Right now I am doing undergraduate research with Rebecca Sunderman at The Evergreen State College. The research involves Sputter coating of thin films of metals. I am coating carbon fiber cloth with silver right now as it is what I had to work with. The goal of the project is to coat with palladium and titanium as opposed to platinum (very expensive). Why palladium and titanium? I am building a cheaper mouse trap, so to speak. palladium and titanium in combination will act as a catalyst to make a hydrogen fuel cell work and make clean electricity. platinum also does this, but again it is very expensive.
Sputter Coating:
To coat the carbon cloth I am using a Varian 3117 High Vacuum chamber which I have converted into a sputter coating chamber. The conversion into a Sputter Coater was accomplished by hooking 5000 Volts up to the electrodes you see in the photo above and jumping current across at low pressure ~10 torr. A flow of electrons leaps from one set of electrodes to the other smacking into gas particles (argon) fed into the chamber which imparts energy to them. Given this energy they become plasma (excited gas). Most of the excited gas particles lose their energy by emitting a photon (light, which is why it glows). If all goes well, some of them impact the metal(s) I have placed in the chamber knocking some of the metal into a gas phase as well. This could be thought of as a mini game of billiards where the stream of electrons is the cue stick, the argon is the cue ball, the metal being all the numbered balls, and the carbon is the pockets. The metal gas particles float around and some of them land on my carbon fiber cloth bonding to it (coating). Fortunately you only need a thin film of the metal to be deposited.

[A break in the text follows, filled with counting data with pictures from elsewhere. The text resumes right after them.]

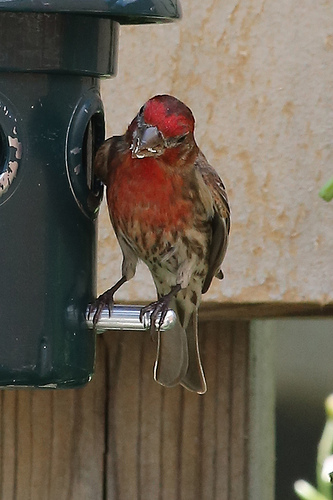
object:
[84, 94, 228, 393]
bird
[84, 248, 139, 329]
leg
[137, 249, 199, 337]
leg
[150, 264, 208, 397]
tail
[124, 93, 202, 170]
head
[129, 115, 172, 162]
peak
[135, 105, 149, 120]
eye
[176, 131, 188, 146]
eye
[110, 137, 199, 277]
chest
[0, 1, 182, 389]
feeder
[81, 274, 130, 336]
foot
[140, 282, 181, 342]
foot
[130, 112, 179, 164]
beak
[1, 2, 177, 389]
birdhouse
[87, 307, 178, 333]
handle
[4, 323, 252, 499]
slats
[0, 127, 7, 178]
hole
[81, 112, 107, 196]
hole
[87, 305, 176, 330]
pole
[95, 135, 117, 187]
wing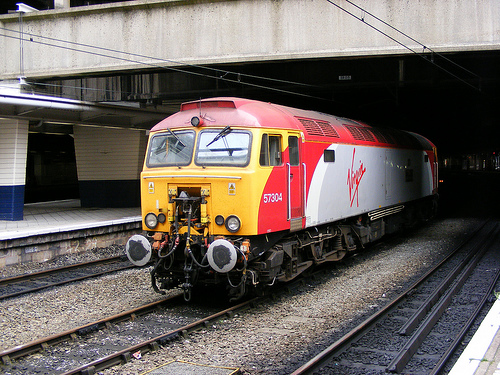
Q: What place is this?
A: It is a tunnel.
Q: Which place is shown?
A: It is a tunnel.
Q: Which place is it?
A: It is a tunnel.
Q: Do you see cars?
A: No, there are no cars.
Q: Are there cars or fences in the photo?
A: No, there are no cars or fences.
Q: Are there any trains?
A: Yes, there is a train.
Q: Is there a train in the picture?
A: Yes, there is a train.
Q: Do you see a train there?
A: Yes, there is a train.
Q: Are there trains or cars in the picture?
A: Yes, there is a train.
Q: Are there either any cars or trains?
A: Yes, there is a train.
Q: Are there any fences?
A: No, there are no fences.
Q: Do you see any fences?
A: No, there are no fences.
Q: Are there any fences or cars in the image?
A: No, there are no fences or cars.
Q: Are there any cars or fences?
A: No, there are no fences or cars.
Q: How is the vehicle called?
A: The vehicle is a train.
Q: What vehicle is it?
A: The vehicle is a train.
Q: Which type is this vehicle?
A: This is a train.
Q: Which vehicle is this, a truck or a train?
A: This is a train.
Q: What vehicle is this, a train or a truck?
A: This is a train.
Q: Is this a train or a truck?
A: This is a train.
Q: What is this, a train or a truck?
A: This is a train.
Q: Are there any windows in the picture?
A: Yes, there are windows.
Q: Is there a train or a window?
A: Yes, there are windows.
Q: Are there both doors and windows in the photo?
A: Yes, there are both windows and doors.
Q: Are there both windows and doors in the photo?
A: Yes, there are both windows and doors.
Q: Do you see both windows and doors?
A: Yes, there are both windows and doors.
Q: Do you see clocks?
A: No, there are no clocks.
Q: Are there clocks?
A: No, there are no clocks.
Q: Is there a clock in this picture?
A: No, there are no clocks.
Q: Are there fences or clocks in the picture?
A: No, there are no clocks or fences.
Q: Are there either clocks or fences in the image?
A: No, there are no clocks or fences.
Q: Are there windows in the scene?
A: Yes, there are windows.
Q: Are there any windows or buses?
A: Yes, there are windows.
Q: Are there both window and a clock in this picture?
A: No, there are windows but no clocks.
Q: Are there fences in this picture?
A: No, there are no fences.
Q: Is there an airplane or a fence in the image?
A: No, there are no fences or airplanes.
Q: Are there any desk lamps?
A: No, there are no desk lamps.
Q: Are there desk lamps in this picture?
A: No, there are no desk lamps.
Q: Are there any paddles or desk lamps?
A: No, there are no desk lamps or paddles.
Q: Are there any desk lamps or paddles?
A: No, there are no desk lamps or paddles.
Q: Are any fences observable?
A: No, there are no fences.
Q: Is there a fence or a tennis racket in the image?
A: No, there are no fences or rackets.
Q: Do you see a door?
A: Yes, there is a door.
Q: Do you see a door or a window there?
A: Yes, there is a door.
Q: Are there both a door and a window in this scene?
A: Yes, there are both a door and a window.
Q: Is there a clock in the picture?
A: No, there are no clocks.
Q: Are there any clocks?
A: No, there are no clocks.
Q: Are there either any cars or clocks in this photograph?
A: No, there are no clocks or cars.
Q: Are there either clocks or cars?
A: No, there are no clocks or cars.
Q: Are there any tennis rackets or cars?
A: No, there are no cars or tennis rackets.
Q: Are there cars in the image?
A: No, there are no cars.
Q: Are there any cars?
A: No, there are no cars.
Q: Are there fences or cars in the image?
A: No, there are no cars or fences.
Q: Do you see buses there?
A: No, there are no buses.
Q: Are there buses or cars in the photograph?
A: No, there are no buses or cars.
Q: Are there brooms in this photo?
A: No, there are no brooms.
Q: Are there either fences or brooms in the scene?
A: No, there are no brooms or fences.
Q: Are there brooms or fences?
A: No, there are no brooms or fences.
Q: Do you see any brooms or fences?
A: No, there are no brooms or fences.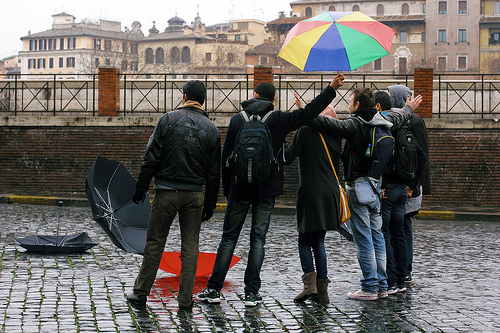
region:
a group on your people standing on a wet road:
[106, 69, 448, 312]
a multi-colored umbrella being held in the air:
[282, 8, 397, 75]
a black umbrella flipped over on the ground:
[82, 153, 155, 259]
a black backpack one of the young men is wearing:
[224, 119, 279, 200]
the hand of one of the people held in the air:
[403, 89, 423, 114]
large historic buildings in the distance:
[14, 10, 277, 91]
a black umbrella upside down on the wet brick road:
[8, 218, 98, 260]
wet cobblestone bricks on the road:
[10, 271, 123, 331]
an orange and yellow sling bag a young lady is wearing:
[319, 134, 354, 226]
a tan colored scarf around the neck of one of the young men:
[173, 98, 207, 111]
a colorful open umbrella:
[279, 10, 404, 78]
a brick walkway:
[11, 264, 101, 326]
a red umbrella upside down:
[156, 251, 232, 278]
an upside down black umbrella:
[11, 201, 109, 269]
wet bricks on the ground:
[441, 225, 498, 312]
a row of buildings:
[37, 11, 264, 76]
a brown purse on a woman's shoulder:
[312, 121, 352, 232]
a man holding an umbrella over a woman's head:
[239, 9, 373, 299]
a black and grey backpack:
[225, 111, 275, 206]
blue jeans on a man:
[345, 196, 396, 324]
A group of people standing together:
[120, 80, 427, 308]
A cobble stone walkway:
[4, 302, 491, 330]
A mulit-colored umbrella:
[280, 8, 398, 78]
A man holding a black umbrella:
[85, 80, 222, 311]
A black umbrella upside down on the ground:
[17, 197, 98, 250]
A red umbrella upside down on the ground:
[148, 247, 241, 276]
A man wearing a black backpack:
[206, 78, 336, 308]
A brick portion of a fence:
[95, 65, 121, 112]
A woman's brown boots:
[293, 271, 333, 305]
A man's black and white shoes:
[192, 289, 264, 307]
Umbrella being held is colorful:
[276, 8, 395, 73]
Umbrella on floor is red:
[155, 245, 242, 280]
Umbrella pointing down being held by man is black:
[82, 142, 158, 261]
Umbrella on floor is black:
[13, 192, 99, 254]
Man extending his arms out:
[290, 80, 425, 299]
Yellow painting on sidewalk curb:
[5, 194, 58, 206]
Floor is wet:
[0, 200, 499, 331]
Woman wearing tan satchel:
[281, 92, 364, 303]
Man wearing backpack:
[197, 70, 344, 311]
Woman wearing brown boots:
[277, 84, 353, 308]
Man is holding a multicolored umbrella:
[195, 8, 417, 317]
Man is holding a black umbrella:
[41, 63, 211, 332]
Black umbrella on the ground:
[16, 186, 92, 265]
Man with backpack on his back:
[298, 83, 433, 312]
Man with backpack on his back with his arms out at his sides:
[283, 95, 447, 310]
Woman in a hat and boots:
[286, 68, 345, 318]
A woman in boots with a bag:
[277, 83, 358, 310]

Eventually I will coat carbon fiber cloth with palladium and titanium and in turn build a hydrogen fuel cell with what I've made. I am making progress. I have made plasma (1% excited gas particles that play a pivotal role in the process). I recently coated my first sample of carbon with silver and confirmed that using a Scanning Electron Microscope (check out my photo section for more)
Next: some tweeking of the voltage and a bit of modification to the electrodes. Also, purchase a palladium-titanium target and run more tests.
Sweeping in The Clean Energy Era one step at a time.